# [Provided text]

● ● ●

So I see Clojure Spec as an "internal DSL if you squint" for
describing invariants that are enforced at runtime. Static typing is
also an "internal DSL if you squint" for describing
data-shape-invariants at compile time. With Clojure Spec you have the
entirety of Clojure to describe those invariants, with a static typing
lib you are limited to whatever constructs language provides. So
Clojure Spec is much more open and extensible in that regard.

<flamesuit>
However, I see a lot of people stopping the discussion there without
accounting for the fact that you _also_ have the "entirety of
language-X to describe those invariants" for any given language. Pre
and Post conditions have been around since the dawn of time and most
languages (I know about) have asserts. If the language has support for
AOP then even better as the description and application of those
invariants don't need to be embedded in the code in question. This
means that any given language, purely from a "can it enforce this?" is
at least as powerful as Clojure Spec.

And Clojure Spec's ability to feed the generative testing machine is
awesome if you can describe your accepted inputs in that way.

So, in terms of "can I express this invariant" in both static and
statically typed languages? Yep, of course.

● ● ●

# [Data under study]
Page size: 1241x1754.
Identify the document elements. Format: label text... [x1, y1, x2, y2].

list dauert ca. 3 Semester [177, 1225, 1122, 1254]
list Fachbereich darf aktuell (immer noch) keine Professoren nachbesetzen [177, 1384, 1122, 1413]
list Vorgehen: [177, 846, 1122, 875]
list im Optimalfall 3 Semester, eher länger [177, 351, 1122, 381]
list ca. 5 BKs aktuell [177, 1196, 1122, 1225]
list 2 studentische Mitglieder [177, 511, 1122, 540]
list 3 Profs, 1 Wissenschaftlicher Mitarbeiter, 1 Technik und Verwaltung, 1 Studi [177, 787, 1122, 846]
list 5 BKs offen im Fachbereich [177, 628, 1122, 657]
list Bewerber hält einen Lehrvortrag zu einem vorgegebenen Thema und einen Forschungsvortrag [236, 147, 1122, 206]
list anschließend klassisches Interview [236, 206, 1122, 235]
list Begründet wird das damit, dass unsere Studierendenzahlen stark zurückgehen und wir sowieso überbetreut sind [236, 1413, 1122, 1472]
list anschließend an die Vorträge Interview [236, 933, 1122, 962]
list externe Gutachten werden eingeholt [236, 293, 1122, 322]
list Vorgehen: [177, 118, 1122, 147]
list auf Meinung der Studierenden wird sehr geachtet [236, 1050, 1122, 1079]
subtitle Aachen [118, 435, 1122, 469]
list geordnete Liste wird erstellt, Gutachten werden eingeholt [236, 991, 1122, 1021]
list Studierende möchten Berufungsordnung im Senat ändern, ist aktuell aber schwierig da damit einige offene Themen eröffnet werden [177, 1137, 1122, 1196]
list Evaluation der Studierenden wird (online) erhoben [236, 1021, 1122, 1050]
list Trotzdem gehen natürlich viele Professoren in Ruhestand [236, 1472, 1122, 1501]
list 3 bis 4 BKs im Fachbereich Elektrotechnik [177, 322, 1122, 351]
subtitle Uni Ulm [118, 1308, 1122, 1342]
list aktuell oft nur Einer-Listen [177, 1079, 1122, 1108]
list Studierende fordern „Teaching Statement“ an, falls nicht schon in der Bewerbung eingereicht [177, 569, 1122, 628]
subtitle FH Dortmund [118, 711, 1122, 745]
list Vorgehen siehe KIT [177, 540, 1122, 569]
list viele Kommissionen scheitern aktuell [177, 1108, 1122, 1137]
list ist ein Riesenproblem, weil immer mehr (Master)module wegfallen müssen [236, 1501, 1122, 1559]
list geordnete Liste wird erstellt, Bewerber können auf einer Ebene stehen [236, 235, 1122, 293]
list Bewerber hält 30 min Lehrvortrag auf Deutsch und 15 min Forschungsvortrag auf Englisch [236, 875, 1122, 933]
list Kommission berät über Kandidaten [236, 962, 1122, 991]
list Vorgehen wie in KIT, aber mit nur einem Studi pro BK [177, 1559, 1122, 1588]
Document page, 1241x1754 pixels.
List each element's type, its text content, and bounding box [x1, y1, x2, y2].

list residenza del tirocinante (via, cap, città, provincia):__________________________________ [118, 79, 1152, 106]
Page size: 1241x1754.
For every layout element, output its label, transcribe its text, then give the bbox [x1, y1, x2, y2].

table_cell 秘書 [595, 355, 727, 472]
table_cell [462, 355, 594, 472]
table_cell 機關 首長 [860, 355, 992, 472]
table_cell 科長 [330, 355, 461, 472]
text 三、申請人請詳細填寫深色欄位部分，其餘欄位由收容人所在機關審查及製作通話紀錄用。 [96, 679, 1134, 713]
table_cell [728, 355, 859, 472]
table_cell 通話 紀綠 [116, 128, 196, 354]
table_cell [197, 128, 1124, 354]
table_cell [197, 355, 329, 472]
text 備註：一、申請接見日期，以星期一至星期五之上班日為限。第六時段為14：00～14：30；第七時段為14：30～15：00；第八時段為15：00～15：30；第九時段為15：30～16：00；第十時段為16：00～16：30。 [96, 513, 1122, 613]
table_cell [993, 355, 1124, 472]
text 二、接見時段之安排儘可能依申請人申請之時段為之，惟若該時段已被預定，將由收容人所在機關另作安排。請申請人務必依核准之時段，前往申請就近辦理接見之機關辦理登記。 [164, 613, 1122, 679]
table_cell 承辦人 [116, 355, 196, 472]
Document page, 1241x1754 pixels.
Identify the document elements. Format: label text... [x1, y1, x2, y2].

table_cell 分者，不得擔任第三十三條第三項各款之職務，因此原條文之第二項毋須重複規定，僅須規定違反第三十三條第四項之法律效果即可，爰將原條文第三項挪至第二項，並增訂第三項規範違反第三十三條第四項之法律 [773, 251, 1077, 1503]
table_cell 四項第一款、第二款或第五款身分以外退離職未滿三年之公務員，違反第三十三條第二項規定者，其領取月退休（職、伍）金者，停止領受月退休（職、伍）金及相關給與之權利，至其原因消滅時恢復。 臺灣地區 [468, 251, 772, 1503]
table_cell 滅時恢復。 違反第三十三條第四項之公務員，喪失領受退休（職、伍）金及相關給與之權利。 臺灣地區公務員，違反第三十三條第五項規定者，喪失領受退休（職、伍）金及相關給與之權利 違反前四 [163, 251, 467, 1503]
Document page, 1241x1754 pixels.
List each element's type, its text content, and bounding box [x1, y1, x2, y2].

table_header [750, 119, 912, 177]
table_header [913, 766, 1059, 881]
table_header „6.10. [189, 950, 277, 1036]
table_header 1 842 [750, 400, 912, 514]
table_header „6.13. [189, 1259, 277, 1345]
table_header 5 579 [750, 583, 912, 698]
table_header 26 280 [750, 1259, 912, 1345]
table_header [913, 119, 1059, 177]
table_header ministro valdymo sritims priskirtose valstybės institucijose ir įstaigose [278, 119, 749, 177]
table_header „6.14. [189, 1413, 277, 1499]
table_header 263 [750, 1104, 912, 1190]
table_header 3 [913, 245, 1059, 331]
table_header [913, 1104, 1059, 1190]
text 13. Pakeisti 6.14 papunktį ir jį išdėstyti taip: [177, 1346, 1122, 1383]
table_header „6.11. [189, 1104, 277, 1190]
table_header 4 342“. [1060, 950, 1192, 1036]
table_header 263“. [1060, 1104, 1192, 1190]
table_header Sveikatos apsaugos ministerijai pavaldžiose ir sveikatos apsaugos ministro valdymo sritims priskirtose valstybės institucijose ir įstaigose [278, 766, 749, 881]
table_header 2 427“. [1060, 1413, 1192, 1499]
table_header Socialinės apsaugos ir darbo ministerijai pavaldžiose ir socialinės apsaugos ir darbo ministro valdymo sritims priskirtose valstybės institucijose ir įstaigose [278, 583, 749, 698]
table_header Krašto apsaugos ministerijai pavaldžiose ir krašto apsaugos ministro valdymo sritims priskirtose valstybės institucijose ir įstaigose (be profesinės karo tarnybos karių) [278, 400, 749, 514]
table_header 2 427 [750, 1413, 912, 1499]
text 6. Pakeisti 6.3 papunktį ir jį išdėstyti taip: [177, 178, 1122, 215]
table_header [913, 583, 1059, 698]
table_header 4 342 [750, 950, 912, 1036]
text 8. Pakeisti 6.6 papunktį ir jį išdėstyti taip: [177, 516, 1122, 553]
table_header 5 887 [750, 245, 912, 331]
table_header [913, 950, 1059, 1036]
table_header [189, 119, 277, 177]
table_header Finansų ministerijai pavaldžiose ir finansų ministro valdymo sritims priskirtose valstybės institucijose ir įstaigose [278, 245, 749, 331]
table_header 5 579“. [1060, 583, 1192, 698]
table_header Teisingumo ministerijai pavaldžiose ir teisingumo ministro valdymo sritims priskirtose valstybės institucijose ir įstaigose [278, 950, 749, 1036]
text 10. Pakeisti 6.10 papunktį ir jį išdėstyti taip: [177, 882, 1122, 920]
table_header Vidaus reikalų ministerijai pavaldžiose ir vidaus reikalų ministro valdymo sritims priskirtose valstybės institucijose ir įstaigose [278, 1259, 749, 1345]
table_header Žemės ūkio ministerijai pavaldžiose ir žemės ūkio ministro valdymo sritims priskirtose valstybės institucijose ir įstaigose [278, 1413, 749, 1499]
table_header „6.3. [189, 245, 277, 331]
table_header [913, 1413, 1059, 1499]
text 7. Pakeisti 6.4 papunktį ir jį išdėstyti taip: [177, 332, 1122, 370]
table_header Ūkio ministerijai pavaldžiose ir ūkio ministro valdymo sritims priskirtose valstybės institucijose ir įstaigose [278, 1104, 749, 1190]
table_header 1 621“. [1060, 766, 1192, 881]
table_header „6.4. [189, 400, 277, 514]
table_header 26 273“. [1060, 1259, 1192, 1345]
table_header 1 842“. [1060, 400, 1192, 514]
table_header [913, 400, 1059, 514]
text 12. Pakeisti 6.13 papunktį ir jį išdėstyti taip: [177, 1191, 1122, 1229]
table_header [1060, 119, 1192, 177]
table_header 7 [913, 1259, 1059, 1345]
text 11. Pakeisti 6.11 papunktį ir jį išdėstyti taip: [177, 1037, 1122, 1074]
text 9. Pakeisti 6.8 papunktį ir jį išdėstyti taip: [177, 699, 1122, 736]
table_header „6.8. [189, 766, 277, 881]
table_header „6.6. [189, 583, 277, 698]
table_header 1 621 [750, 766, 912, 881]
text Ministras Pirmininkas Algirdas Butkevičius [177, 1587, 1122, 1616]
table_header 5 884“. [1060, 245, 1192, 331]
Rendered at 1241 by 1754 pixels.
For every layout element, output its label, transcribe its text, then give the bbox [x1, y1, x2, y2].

● ● ●

# [What to do]
1. According to the post about Clojure Spec, what have been around since the dawn of time?
2. Echo the post about Clojure Spec word for word, from "And Clojure Spec's" up to and including "Yep, of course.".

# [Responses by task]
1. Pre and Post conditions.

2.
And Clojure Spec's ability to feed the generative testing machine is
awesome if you can describe your accepted inputs in that way.

So, in terms of "can I express this invariant" in both static and
statically typed languages? Yep, of course.